[Stored dataset items]
↓

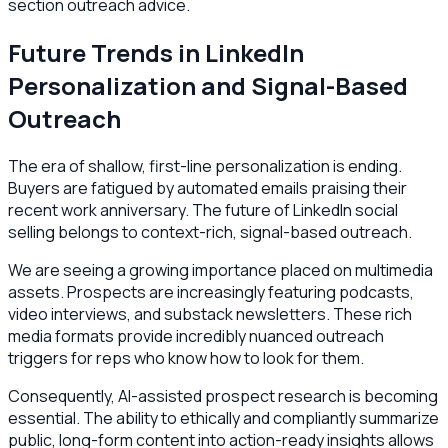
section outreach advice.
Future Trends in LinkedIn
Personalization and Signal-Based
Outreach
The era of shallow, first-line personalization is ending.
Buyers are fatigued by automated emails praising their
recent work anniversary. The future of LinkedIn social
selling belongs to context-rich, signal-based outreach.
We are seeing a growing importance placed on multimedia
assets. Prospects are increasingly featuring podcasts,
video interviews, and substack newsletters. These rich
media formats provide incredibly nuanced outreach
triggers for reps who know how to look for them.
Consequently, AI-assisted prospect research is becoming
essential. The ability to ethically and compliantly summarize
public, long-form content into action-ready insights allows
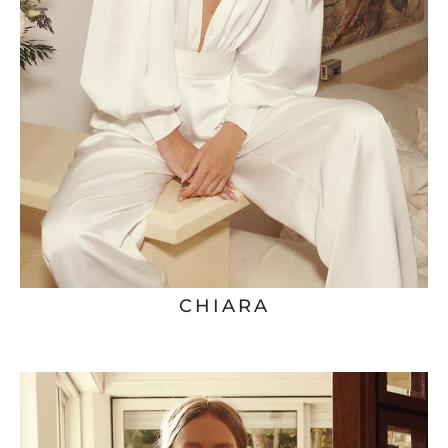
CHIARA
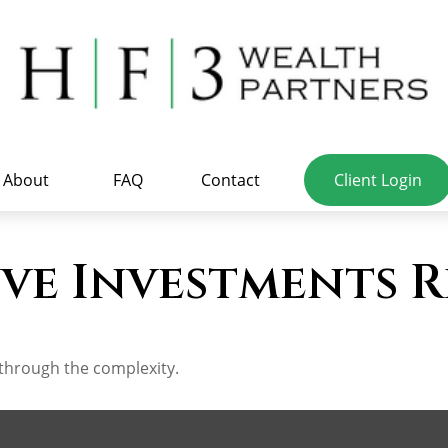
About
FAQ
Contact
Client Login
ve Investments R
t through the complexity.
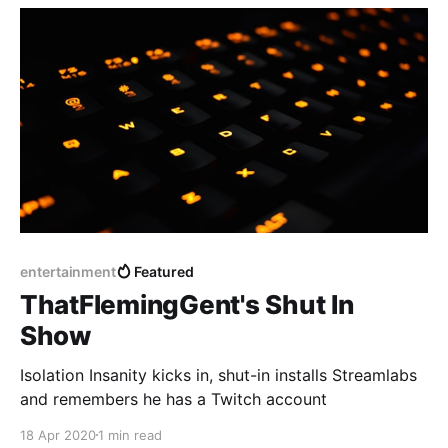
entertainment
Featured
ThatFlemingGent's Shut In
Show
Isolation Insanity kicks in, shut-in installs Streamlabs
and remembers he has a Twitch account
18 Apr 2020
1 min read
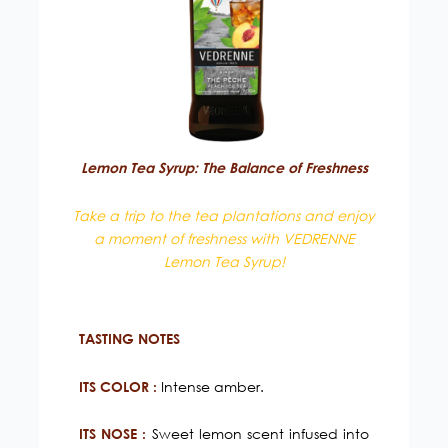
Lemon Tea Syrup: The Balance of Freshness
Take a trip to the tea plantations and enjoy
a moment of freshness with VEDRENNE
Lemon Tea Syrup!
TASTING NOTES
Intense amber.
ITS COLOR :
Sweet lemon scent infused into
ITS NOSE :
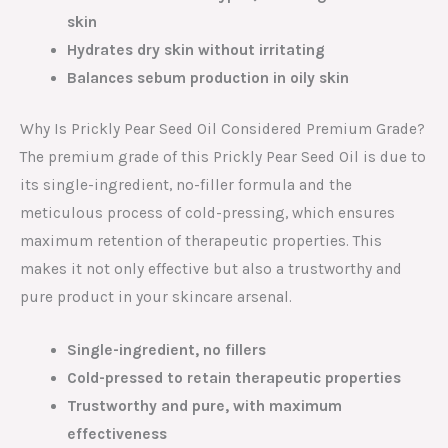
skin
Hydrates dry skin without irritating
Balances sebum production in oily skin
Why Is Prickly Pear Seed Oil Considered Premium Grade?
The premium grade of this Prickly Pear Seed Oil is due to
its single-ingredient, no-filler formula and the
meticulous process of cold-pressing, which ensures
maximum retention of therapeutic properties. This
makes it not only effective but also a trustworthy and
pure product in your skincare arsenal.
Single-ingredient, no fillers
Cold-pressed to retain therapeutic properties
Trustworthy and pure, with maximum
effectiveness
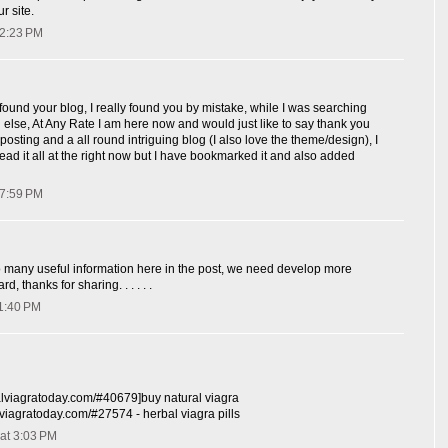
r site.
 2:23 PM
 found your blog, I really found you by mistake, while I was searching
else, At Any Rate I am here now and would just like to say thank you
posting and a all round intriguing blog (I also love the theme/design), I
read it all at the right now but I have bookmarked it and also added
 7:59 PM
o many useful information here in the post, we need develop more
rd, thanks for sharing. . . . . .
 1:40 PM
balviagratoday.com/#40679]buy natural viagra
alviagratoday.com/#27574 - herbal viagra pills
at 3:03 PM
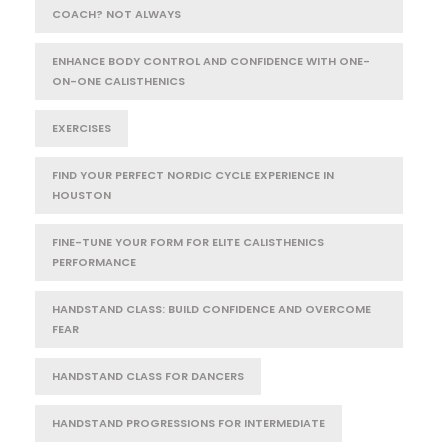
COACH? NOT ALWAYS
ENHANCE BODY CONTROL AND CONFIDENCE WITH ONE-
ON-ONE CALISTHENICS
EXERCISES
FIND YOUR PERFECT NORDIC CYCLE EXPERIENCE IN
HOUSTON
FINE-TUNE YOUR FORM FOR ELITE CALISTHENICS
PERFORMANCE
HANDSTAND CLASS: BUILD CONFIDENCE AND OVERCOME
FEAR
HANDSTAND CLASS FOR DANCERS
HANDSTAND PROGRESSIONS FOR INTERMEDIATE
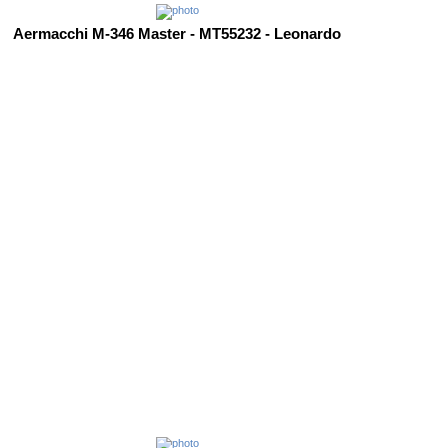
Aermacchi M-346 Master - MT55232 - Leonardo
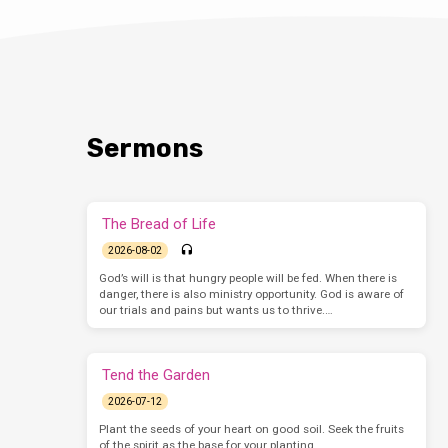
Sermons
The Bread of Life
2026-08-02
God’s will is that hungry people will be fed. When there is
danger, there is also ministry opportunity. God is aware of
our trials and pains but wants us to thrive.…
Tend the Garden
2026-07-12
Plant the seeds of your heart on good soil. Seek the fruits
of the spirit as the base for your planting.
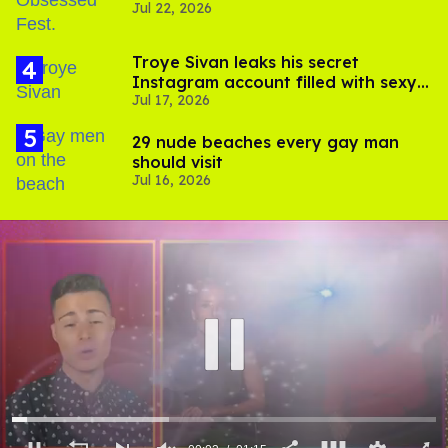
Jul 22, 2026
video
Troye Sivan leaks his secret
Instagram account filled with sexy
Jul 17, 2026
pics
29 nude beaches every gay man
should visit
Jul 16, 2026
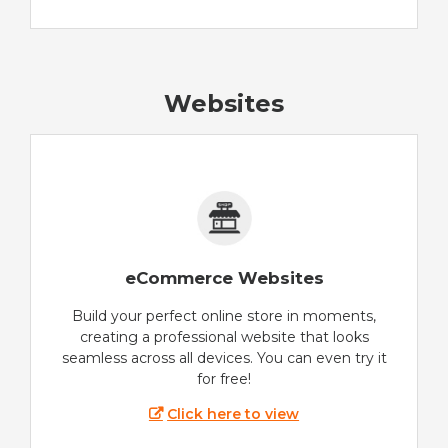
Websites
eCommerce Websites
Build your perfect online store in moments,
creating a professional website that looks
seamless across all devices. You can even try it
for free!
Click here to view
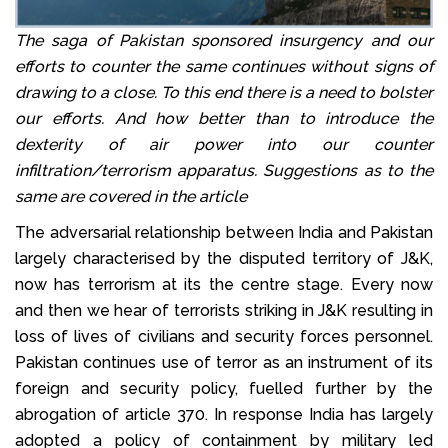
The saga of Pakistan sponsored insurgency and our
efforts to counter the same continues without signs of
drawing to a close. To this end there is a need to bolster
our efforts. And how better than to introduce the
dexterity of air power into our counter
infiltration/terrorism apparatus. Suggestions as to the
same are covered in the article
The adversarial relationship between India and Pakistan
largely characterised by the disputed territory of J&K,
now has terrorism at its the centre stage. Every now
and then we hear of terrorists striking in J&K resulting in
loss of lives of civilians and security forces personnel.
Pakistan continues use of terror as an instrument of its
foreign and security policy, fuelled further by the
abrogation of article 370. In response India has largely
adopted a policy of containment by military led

↑

TASK REQUIREMENTS: Please reproduce the entries above exactly, from their first line to the line holding "meticulous process of" inclusive, and nothing else; the pictures stay out.

ANSWER SPACE:
section outreach advice.
Future Trends in LinkedIn
Personalization and Signal-Based
Outreach
The era of shallow, first-line personalization is ending.
Buyers are fatigued by automated emails praising their
recent work anniversary. The future of LinkedIn social
selling belongs to context-rich, signal-based outreach.
We are seeing a growing importance placed on multimedia
assets. Prospects are increasingly featuring podcasts,
video interviews, and substack newsletters. These rich
media formats provide incredibly nuanced outreach
triggers for reps who know how to look for them.
Consequently, AI-assisted prospect research is becoming
essential. The ability to ethically and compliantly summarize
public, long-form content into action-ready insights allows
CHIARA
About
FAQ
Contact
Client Login
ve Investments R
t through the complexity.
entertainment
Featured
ThatFlemingGent's Shut In
Show
Isolation Insanity kicks in, shut-in installs Streamlabs
and remembers he has a Twitch account
18 Apr 2020
1 min read
Lemon Tea Syrup: The Balance of Freshness
Take a trip to the tea plantations and enjoy
a moment of freshness with VEDRENNE
Lemon Tea Syrup!
TASTING NOTES
Intense amber.
ITS COLOR :
Sweet lemon scent infused into
ITS NOSE :
skin
Hydrates dry skin without irritating
Balances sebum production in oily skin
Why Is Prickly Pear Seed Oil Considered Premium Grade?
The premium grade of this Prickly Pear Seed Oil is due to
its single-ingredient, no-filler formula and the
meticulous process of cold-pressing, which ensures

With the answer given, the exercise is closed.